- WRITTEN PROBLEM A:
Name every transformation that the Web log template text mentions.
- WRITTEN PROBLEM B:
From the Web log template text, quote everything from "The Basic (Multiple)" down to "to avoid contention.".

- QUOTED PASSAGE:
┌────────
The Basic (Multiple) Web Log Template provides you with a parameterized
version of a simple template job that enables you process multiple
clickstream logs from the same or multiple servers. It also enables
you to optimize processing time through the use of symmetric multi-processing
using SAS MP Connect or grid computing. Finally, the template manages
outputs and resources to avoid contention.
The Multiple
Log Template job uses the same Clickstream Log, Clickstream Parse,
and Clickstream Sessionize transformations as are used in the single
log template job. The multiple clickstream log files are sent through
a series of loops that are enclosed in the standard SAS Data Integration
Studio Loop and Loop End transformations. In addition, several specialized
transformations prepare the data and parameter values for the loops,
group them to be sessionized, create detailed output, and generate
an output table. The Directory Contents transformation generates a
list of raw Web logs to be passed into the first loop. Each iteration
of the loop processes one Web log.
The data
is accessed from the raw Web logs by each parallel SAS session running
in the first loop. Within the first loop, the Clickstream Log transformation
reads a small number of the raw Web log records in order to determine
the Web log type. Once the Web log type is determined, the transformation
creates a SAS DATA step view that is used to read the raw Web log
data. Still within the first loop, the Clickstream Parse transformation
accesses the view built by the Clickstream Log transformation, and
begins to process each incoming click observation as follows:
-
All AFTER
INPUT rules are applied after an observation is initially read. Most
filtering occurs here, where non-important data can be deleted very
early in the process.
-
If the
observation is not deleted, then the observation is parsed. This includes
parsing of data such as the browser, browser version, platform, query
parameters, referrer parameters, and cookies.
-
AFTER
PARSE rules are then applied. Some filtering might occur here, if
the decision to filter depends upon parsed data. Otherwise, the filtering
should be implemented using an AFTER INPUT rule.
-
Each observation
is placed into an appropriate output group. The output group is decided
using a grouping algorithm based on the Visitor ID or Client IP. (The
algorithm also uses the User Agent when no Visitor ID value is supplied.)
This practice ensures that all of the observations for a specific
visitor session are stored in the same group. A list of group files
created within each session is represented by L in
Multiple Log Job Process Flow.
Note: You can configure
the
Number of Groups setting to optimize
the job flow and support grid processing when identifying sessions.
└────────
- LISTED ENTRIES:
┌────────
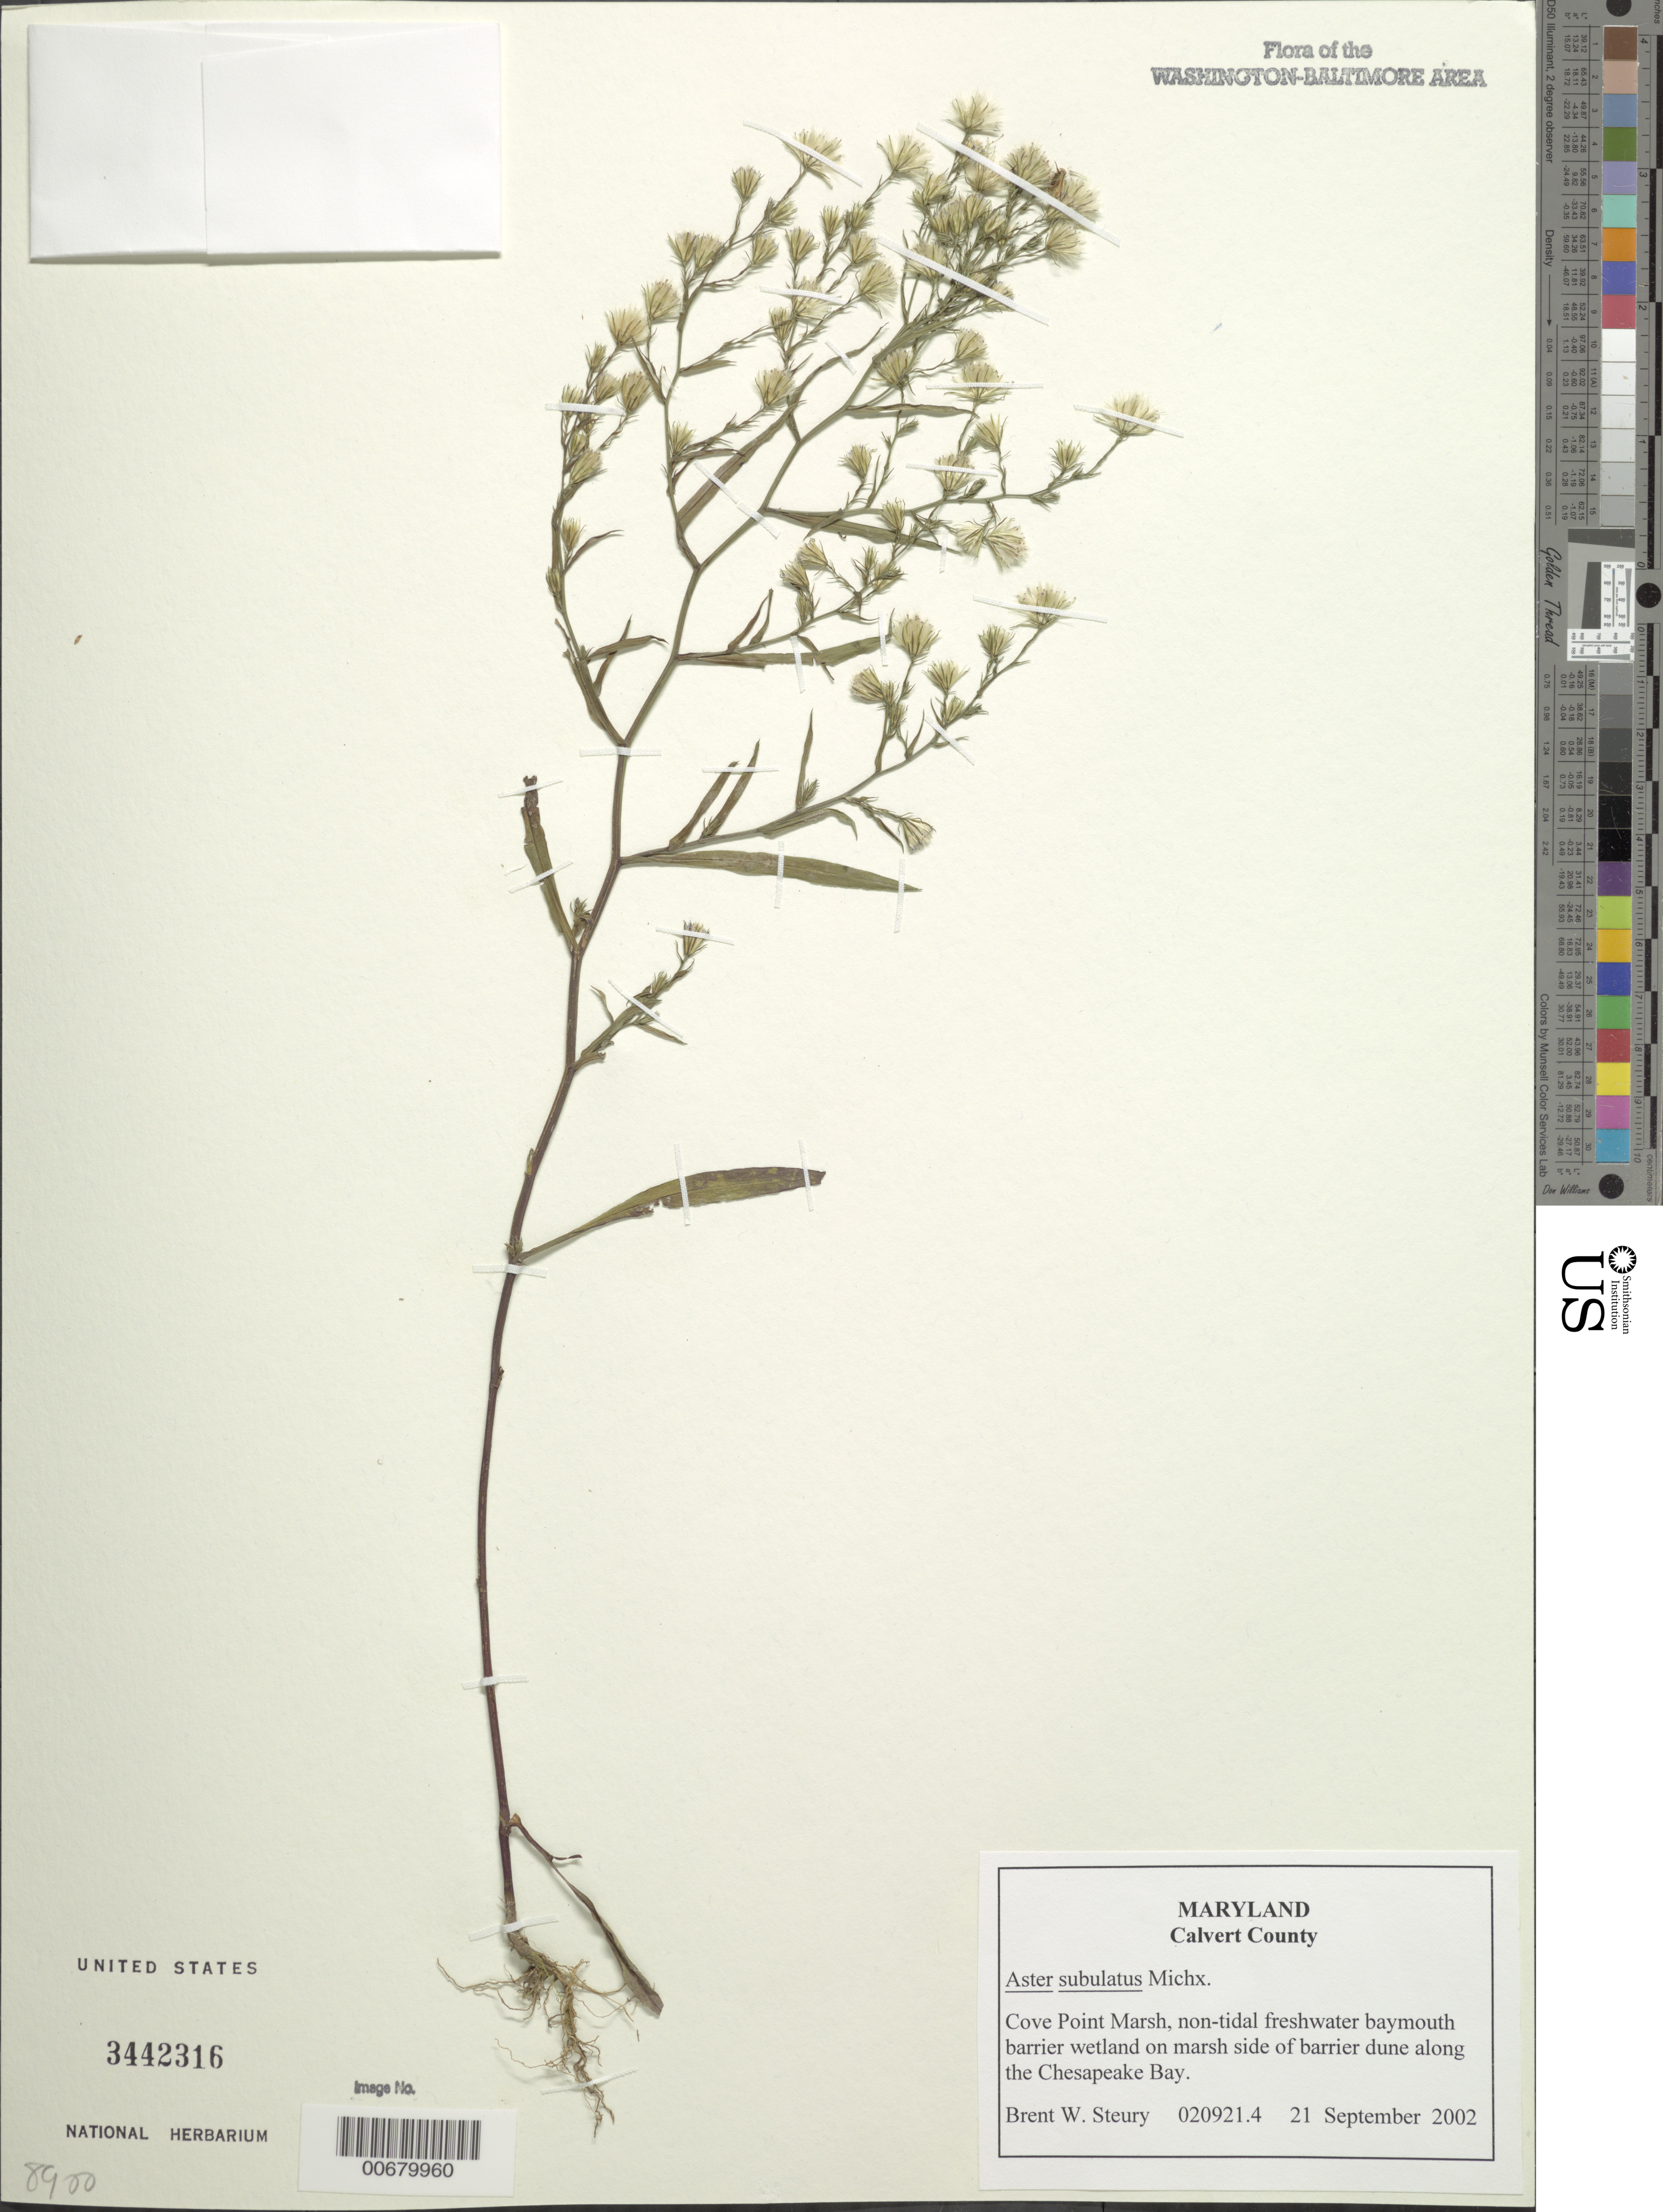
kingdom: Plantae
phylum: Tracheophyta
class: Magnoliopsida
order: Asterales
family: Asteraceae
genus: Symphyotrichum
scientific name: Symphyotrichum subulatum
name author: (Michx.) G.L. Nesom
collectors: B. Steury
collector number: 020921.4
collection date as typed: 21 September 2002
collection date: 2002-09-21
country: United States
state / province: Maryland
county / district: Calvert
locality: Cove Point Marsh, along the Chesapeake Bay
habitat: Non-tidal freshwater baymouth barrier wetland on marsh side of barrier dune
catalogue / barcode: US 3442316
└────────
- WRITTEN ANSWER A:
Clickstream Log, Clickstream Parse, Clickstream Sessionize, Loop, Loop End, Directory Contents

- WRITTEN ANSWER B:
The Basic (Multiple) Web Log Template provides you with a parameterized
version of a simple template job that enables you process multiple
clickstream logs from the same or multiple servers. It also enables
you to optimize processing time through the use of symmetric multi-processing
using SAS MP Connect or grid computing. Finally, the template manages
outputs and resources to avoid contention.